There is a wonderful, childlike sense of excitement and anticipation that is connected to the coming of Christmas day –especially Christmas morning.
What child hasn’t looked forward to opening gifts on Christmas morning with great expectation? As a kid, I just couldn’t wait for Christmas morning.
I remember the year my father got up in the middle of the night on Christmas eve and spent hours making us kids a skating rink. I especially remember the year that I got a steel casting rod and Shakespeare reel.
I still have both that rod and reel. A few years back they were part of my collection of vintage fishing gear that was on display at the museum.
I also remember the year that I wanted a Daisy Spitin’ Image BB gun so much I could taste it. No kid ever wished for or anticipated anything as much as I did that BB gun. I never got it though. Part of me identifies with Ralphie Parker in the movie A Christmas Story, about a kid who wants a Red Rider BB gun. Let’s just say it’s still a bit of a sore spot – no pun intended – even after all these years.
Over the years since, my focus has slowly but surely turned more towards anticipation of Christmas dinner. Few things in life appeal to me more than roast turkey with creamy mashed potatoes, candied carrots, golden waxed beans, wild rice stuffing, home-made cranberry sauce and real gravy made in the roaster from the turkey drippings.
Yes, I was disappointed when I didn’t get that BB gun so long ago, but I also remember how my spirits were lifted later in the day by the smell of a turkey roasting in the oven.
I have cooked a fair number of turkey dinners in my day. It’s not all that hard if you pay attention to what you’re doing.
However my real specialty is making the stuffing. So I offer this simple recipe.
Start with about six cups of large bread crumbs and one cup of fine bread crumbs. I make my own bread crumbs by drying out bread in the oven. This can be done a day or two ahead of time. I also prepare my wild rice a day or two ahead of time – about a cup of wild rice in the steamer which I then put it in the fridge until I’m ready.
When the time comes to make the stuffing, I start by chopping up three or four stalks of celery which have been quartered length-wise and placed in a pot to boil in water.
Next I fry up about a dozen medium sized brown mushrooms in butter.
When about three-quarters cooked they are set aside in a bowl. When the celery is cooked enough to be soft but not mushy, it too is placed in a bowl. Do not pour out the water. It is used as a base for the liquids.
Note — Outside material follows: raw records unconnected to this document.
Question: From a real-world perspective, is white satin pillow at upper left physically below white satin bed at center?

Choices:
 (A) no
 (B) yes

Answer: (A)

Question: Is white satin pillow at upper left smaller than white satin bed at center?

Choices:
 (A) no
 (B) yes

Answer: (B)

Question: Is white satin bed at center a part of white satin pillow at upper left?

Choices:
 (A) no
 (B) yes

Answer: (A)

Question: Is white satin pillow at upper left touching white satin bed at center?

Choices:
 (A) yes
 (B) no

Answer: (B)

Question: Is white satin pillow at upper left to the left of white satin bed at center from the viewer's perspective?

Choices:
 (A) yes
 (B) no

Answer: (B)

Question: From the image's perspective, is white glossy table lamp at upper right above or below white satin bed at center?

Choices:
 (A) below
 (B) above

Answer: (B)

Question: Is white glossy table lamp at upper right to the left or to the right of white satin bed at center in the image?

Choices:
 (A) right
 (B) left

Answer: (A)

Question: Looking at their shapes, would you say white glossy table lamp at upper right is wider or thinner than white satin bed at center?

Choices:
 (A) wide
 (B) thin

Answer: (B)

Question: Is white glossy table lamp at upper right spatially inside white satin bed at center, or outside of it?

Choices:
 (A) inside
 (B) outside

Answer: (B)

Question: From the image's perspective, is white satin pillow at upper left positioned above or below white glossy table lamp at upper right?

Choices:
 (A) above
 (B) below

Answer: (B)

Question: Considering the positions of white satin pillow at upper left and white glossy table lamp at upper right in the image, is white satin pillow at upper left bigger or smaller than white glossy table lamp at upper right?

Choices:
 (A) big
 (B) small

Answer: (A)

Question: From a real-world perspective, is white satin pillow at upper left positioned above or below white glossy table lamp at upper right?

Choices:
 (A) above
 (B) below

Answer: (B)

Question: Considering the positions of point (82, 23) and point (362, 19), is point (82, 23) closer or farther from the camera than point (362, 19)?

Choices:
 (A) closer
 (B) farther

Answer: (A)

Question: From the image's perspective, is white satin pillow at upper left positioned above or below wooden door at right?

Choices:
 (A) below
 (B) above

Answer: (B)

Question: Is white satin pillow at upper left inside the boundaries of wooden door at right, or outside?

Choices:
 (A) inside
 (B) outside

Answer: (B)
Add two or three generous globs of butter (one glob equals about two table spoons) to the celery water and let simmer at a low heat until the butter is melted.
I like to add about half a cup of turkey drippings to the simmering liquids. I then add about three or four finely chopped dried apricots. Once the apricots are mixed in, I add the celery back into the liquid, along with about half a white onion, very finely chopped.
It is now time to thoroughly mix all the ingredients in a large mixing bowl. First the bread crumbs, to which is added the wild rice, mushrooms and two eggs whisked. Then I add the spices. I use sage, thyme, parsley, marjoram, salt and pepper. The amount of each is strictly a matter of taste, but too much sage or thyme is too much, whereas not quite enough isn’t the end of the world.
Slowly mix in the liquid until the bread crumbs are damp. Too much liquid will turn your ingredients into one big ball of gooey dough. Once everything is mixed together, you can stuff some into your turkey and/or place it into a covered casserole dish and put it in the oven for an hour or so. Do not remove the lid until you are ready to serve it in an appropriate-sized bowl with either.
This simple but delectable stuffing will definitely compliment any Christmas dinner.